━━ Texte cité

Dans la ville la plus peuplée des Etats-Unis qui compte plus
de 8 millions d’habitants, dont la moitié issue des communautés
afro-américaines et latinos, le tour de force de Bill de Blasio réside surtout dans
le fait qu’il a séduit ces communautés sans pour autant en être membre. Il a obtenu
la plus forte proportion de vote au sein de la communauté afro-américaine face
à un candidat noir, Bill Thompson. Il a remporté les voix de la communauté
homosexuelle et celles des femmes face à une candidate ouvertement lesbienne, ainsi que celles
de la communauté juive face à Anthony Weiner, un autre prétendant à la primaire
de cette confession.
Paradoxe donc, alors que ce type de rendez-vous électoraux peut facilement céder aux tentations communautaires, Bill de
Blasio a été placé en tête des scrutins par l’ensemble des « minorités ».
Dans une interview publiée dans le New York Daily News, le responsable d’une
compagnie de sondage a été jusqu’à parler d’une « élection post-raciale »
en expliquant « je ne me souviens pas d’une élection où un candidat noir a
perdu le vote noir, une femme le vote féminin, ou un candidat juif le vote
juif. C’est vraiment impressionnant ».
L’engouement des New-Yorkais pour Bill de Blasio, tient
davantage non pas finalement à sa personne, comme ça l’avait été davantage pour
Barack Obama, mais plutôt à ce que ce candidat dégage et l’image qu’il renvoi d’une
Amérique positive, enthousiaste, ouverte et tolérante, soucieuse de combattre
les inégalités et d’affirmer ses valeurs humanistes au-delà des différences, du
repli communautaire et du rejet de l’autre, en faisant de la diversité une force et non pas une faiblesse.

━━━━

**Problèmes à résoudre:**
a) Condensez sous forme de liste le paragraphe de l'extrait sur Bill de Blasio qui commence par « Dans la ville la plus peuplée », sans perdre ses faits principaux.
b) Recopiez à l'identique, dans l'extrait sur Bill de Blasio, tout ce qui va de « L’engouement des New-Yorkais » jusqu'à « pas une faiblesse. ».
Les lignes ci-après proviennent d'une autre source.

━━ Données présentées

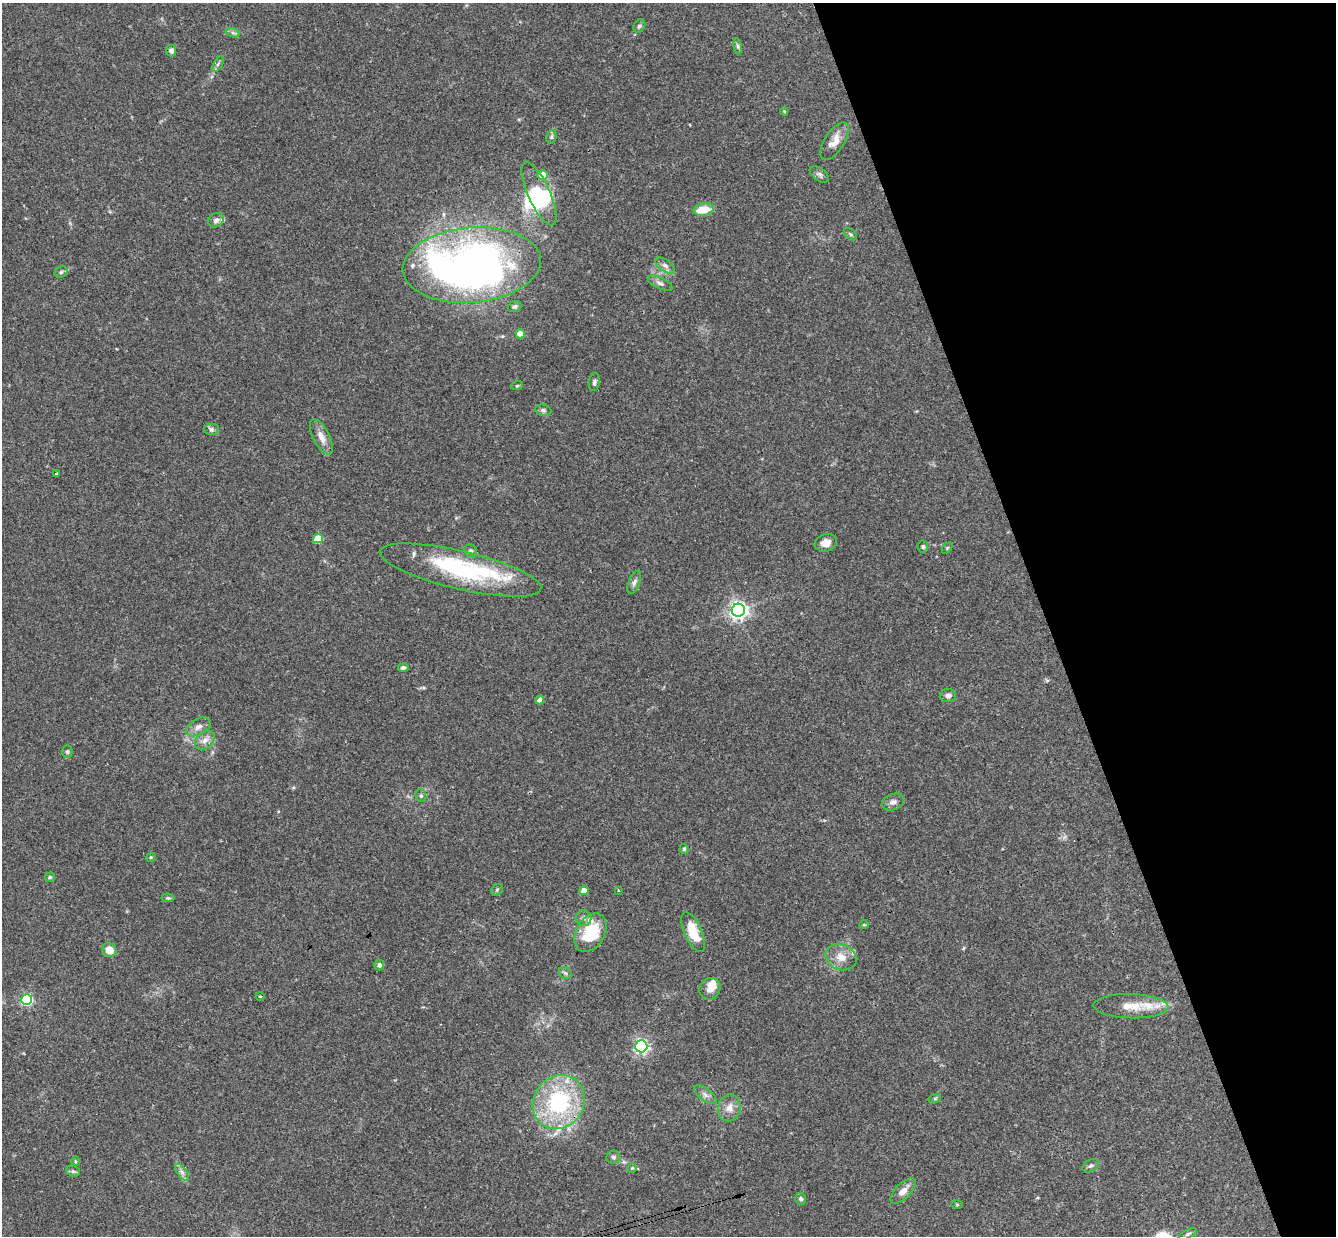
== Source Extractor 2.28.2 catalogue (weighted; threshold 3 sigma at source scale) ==
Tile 12 of 4 x 4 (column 4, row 3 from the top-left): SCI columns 4058-5391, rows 1529-2762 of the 5447 x 5401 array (HDU 1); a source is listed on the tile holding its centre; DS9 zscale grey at full resolution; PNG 1338 x 1238 px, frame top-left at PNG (2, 3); each listed source drawn as its Kron ellipse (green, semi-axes under 4 px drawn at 4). Shown black and unused: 22% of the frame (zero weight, under 3 of 4 exposures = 6% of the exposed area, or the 3 px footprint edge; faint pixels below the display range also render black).
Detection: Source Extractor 2.28.2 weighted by HDU 2 'WHT'; one run over the whole footprint, this tile lists its part. Background 0.0844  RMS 0.0034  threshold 0.0153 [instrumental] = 3 sigma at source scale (4.5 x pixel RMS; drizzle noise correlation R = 1.50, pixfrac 1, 0.05/0.05 arcsec/px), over >= 5 px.
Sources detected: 87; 4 inside a brighter object's white glare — neither listed nor drawn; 7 inside a brighter listed object's ellipse — not listed separately; the other 76 listed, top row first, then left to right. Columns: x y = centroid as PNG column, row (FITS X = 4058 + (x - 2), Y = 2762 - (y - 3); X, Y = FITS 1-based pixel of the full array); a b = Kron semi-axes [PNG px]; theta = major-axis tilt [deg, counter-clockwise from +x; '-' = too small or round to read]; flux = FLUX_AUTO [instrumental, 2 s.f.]
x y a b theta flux
639 26 7 5 57 0.85
233 33 7 4 -19 0.76
738 46 8 4 -81 0.67
171 51 5 5 - 1.4
218 64 9 3 58 0.81
784 111 4 4 - 0.4
551 137 7 5 73 0.64
835 141 21 10 57 4
819 174 11 6 -36 1.1
543 175 5 5 - 5.1
539 194 34 11 -66 14
704 209 10 6 10 6.4
216 220 8 6 34 1.3
851 234 7 4 -37 0.55
472 265 69 37 5 240
665 265 11 6 -36 1.4
61 272 7 5 29 0.66
660 283 14 5 -25 1.3
515 307 7 5 20 0.9
520 334 4 4 - 4.5
594 382 9 5 83 0.86
517 386 6 3 19 0.4
543 410 8 5 -10 0.9
211 429 7 5 1 0.81
321 437 19 8 -63 3.3
56 474 3 3 - 0.46
318 538 5 4 - 11
826 543 11 8 16 2.6
923 546 6 5 - 0.6
947 548 6 4 46 0.44
471 551 6 6 - 0.72
460 570 83 19 -13 45
634 582 12 5 69 1.2
738 610 6 6 - 160
403 668 5 4 - 0.78
948 695 8 6 7 1.2
540 700 4 4 - 2.8
198 727 13 7 30 2
205 740 11 8 41 2.2
67 752 6 5 - 0.66
421 796 6 5 - 0.67
893 802 11 8 19 1.7
684 849 5 4 - 0.49
151 857 5 4 - 0.39
50 877 5 5 - 0.45
497 890 6 5 - 0.58
618 890 3 3 - 0.33
584 891 4 4 - 4.3
168 898 6 4 -8 0.47
584 918 8 7 - 1.4
864 925 4 4 - 0.36
693 932 21 8 -66 9.6
591 933 20 14 59 14
109 950 7 6 - 4.7
841 957 16 12 -23 4.3
379 965 5 5 - 0.98
565 973 7 5 -44 0.72
710 989 11 10 - 2.9
260 996 4 3 - 0.32
27 1000 5 5 - 39
1131 1006 37 12 -2 8.3
641 1046 6 6 - 94
705 1095 13 6 -37 1.6
935 1098 6 4 18 0.49
559 1102 28 25 56 35
729 1108 13 11 78 3.1
613 1157 7 6 - 0.82
75 1161 5 3 - 0.34
1091 1166 9 5 30 0.84
632 1168 5 5 - 0.44
73 1171 7 5 -20 0.77
182 1172 10 5 -54 1.2
903 1191 16 7 45 3.2
801 1199 6 5 - 0.8
957 1205 6 4 -1 0.35
1188 1234 10 4 26 0.7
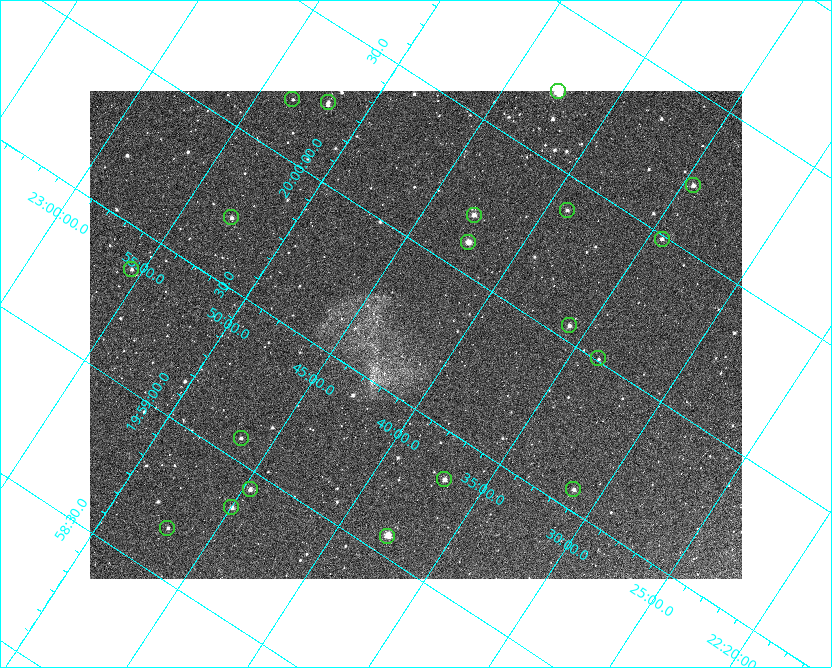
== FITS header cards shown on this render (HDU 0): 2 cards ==
NAXIS1  =                 1304 / length of data axis 1
NAXIS2  =                  976 / length of data axis 2

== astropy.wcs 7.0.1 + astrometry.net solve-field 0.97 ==
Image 1304 x 976 px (HDU 0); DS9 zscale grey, zoomed out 1/2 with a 90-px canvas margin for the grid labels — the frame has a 2x2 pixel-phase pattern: neighbouring pixels differ more than pixels two apart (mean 1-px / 2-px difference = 1.349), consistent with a one-shot-colour (mosaic) sensor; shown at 1/2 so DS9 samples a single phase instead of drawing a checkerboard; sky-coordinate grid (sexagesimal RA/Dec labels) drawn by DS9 from the SOLVED WCS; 19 Tycho-2 reference stars matched to detected sources circled (green)
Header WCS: RA---TAN/DEC--TAN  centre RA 19:59:42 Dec +22:43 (299.92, +22.72 deg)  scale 1.52 arcsec/px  FOV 33.0' x 24.7'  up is +57 deg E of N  parity flipped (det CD > 0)
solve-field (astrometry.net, Tycho-2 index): SOLVED blind (the header's WCS was not the basis of the solution)
Solved WCS: RA---TAN-SIP/DEC--TAN-SIP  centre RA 19:59:44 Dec +22:42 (299.93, +22.70 deg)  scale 1.48 arcsec/px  FOV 32.2' x 24.1'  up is +57 deg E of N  parity flipped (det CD > 0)
** header WCS and blind solve DISAGREE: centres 1.4' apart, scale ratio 0.977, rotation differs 0 deg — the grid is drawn from the SOLVED WCS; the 'Header WCS' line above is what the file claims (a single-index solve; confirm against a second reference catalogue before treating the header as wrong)
Tycho-2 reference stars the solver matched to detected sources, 19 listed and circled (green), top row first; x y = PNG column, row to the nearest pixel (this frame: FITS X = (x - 90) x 2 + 1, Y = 976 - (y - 91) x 2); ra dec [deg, ICRS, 3 dp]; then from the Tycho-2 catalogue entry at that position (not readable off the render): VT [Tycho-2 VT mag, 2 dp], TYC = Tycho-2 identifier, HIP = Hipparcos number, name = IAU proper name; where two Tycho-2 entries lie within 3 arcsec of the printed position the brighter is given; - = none
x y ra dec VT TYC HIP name
558 92 300.182 +22.711 7.78 2141-972-1 98505 -
292 100 300.047 +22.890 11.14 2141-1038-1 - -
328 103 300.062 +22.864 10.91 2141-624-1 - -
694 186 300.178 +22.575 10.31 2141-1260-1 - -
568 210 300.098 +22.651 10.86 2141-1404-1 - -
474 216 300.049 +22.713 10.35 2141-1146-1 - -
231 218 299.929 +22.879 10.43 2141-107-1 - -
662 240 300.122 +22.572 10.82 2141-1144-1 - -
468 243 300.026 +22.705 9.00 2141-688-1 98440 -
131 270 299.841 +22.925 10.47 2141-2482-1 - -
569 326 300.012 +22.597 11.21 2141-1110-1 - -
598 359 300.002 +22.562 11.95 2141-1318-1 - -
241 438 299.768 +22.773 10.62 2141-884-1 - -
444 480 299.837 +22.614 9.93 2141-922-1 - -
250 490 299.735 +22.744 10.47 2141-650-1 - -
574 490 299.892 +22.521 10.65 2141-1024-1 - -
232 508 299.712 +22.749 10.42 2141-1488-1 - -
168 528 299.665 +22.783 11.14 2141-722-1 - -
388 536 299.767 +22.628 9.33 2141-566-1 - -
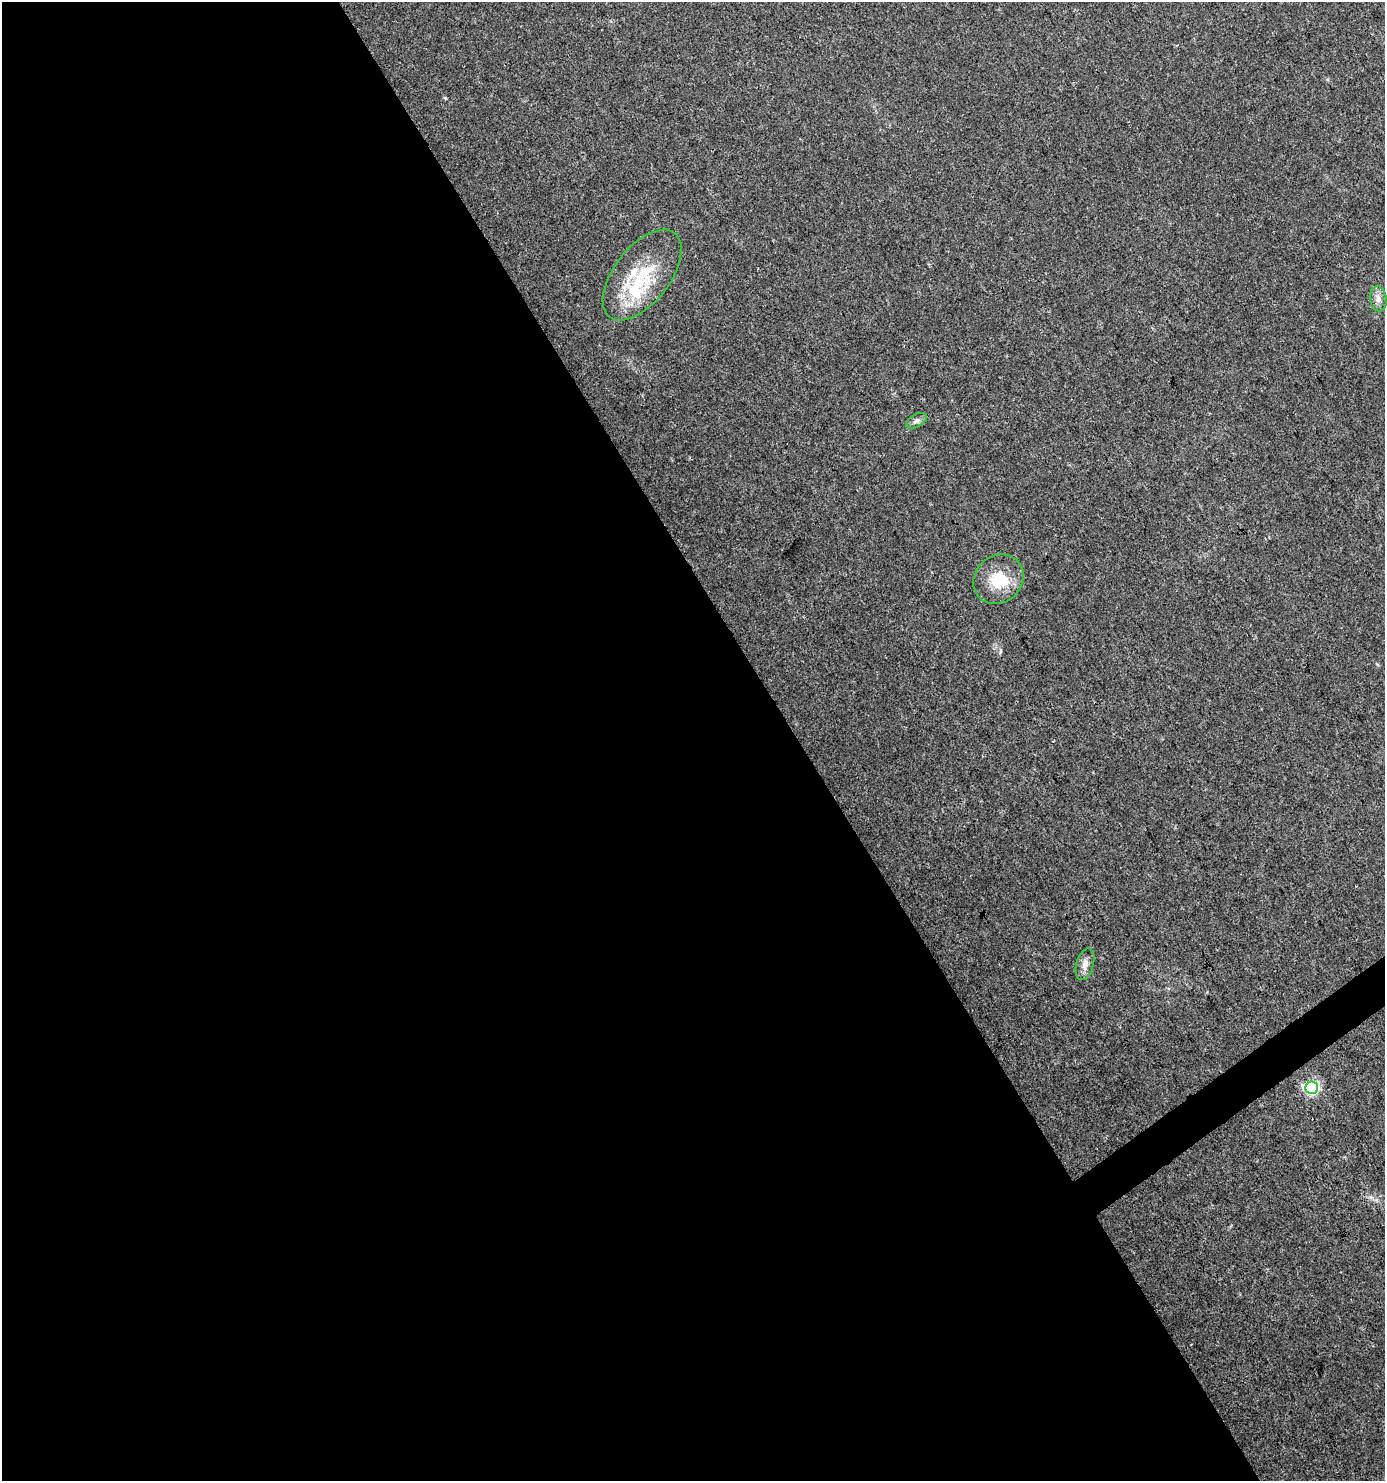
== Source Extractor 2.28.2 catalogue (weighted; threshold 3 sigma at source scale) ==
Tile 9 of 4 x 4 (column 1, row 3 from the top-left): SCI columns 186-1568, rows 1479-2957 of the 5840 x 5920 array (HDU 1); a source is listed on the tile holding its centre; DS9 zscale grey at full resolution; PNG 1387 x 1483 px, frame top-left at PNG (2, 2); each listed source drawn as its Kron ellipse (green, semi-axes under 4 px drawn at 4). Shown black and unused: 58% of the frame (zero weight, under 3 of 4 exposures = <1% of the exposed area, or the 3 px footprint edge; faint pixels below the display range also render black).
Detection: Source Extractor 2.28.2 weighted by HDU 2 'WHT'; one run over the whole footprint, this tile lists its part. Background 0.0182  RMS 0.0038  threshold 0.0171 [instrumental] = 3 sigma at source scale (4.5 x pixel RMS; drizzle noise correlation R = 1.50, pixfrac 1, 0.0396/0.0396 arcsec/px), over >= 5 px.
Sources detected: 9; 1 inside a brighter object's white glare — neither listed nor drawn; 2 inside a brighter listed object's ellipse — not listed separately; the other 6 listed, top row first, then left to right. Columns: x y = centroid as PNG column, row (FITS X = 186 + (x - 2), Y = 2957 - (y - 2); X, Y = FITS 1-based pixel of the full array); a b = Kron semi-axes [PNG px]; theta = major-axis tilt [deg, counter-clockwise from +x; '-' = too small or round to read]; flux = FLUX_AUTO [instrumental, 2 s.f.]
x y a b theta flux
642 275 53 28 52 24
1378 299 12 8 -82 2.3
917 421 11 6 29 1.4
998 579 26 23 43 13
1085 964 16 8 74 2.8
1311 1088 6 6 - 68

━━━━

**Solutions par exercice:**
a)
- La ville la plus peuplée des États-Unis compte plus de 8 millions d'habitants, dont la moitié issue des communautés afro-américaines et latinos.
- Bill de Blasio a séduit ces communautés sans en être membre.
- Face à un candidat noir, Bill Thompson, il a obtenu la plus forte proportion du vote afro-américain.
- Face à une candidate ouvertement lesbienne, il a remporté les voix de la communauté homosexuelle et celles des femmes.
- Face à Anthony Weiner, autre prétendant juif à la primaire, il a remporté les voix de la communauté juive.

b)
L’engouement des New-Yorkais pour Bill de Blasio, tient
davantage non pas finalement à sa personne, comme ça l’avait été davantage pour
Barack Obama, mais plutôt à ce que ce candidat dégage et l’image qu’il renvoi d’une
Amérique positive, enthousiaste, ouverte et tolérante, soucieuse de combattre
les inégalités et d’affirmer ses valeurs humanistes au-delà des différences, du
repli communautaire et du rejet de l’autre, en faisant de la diversité une force et non pas une faiblesse.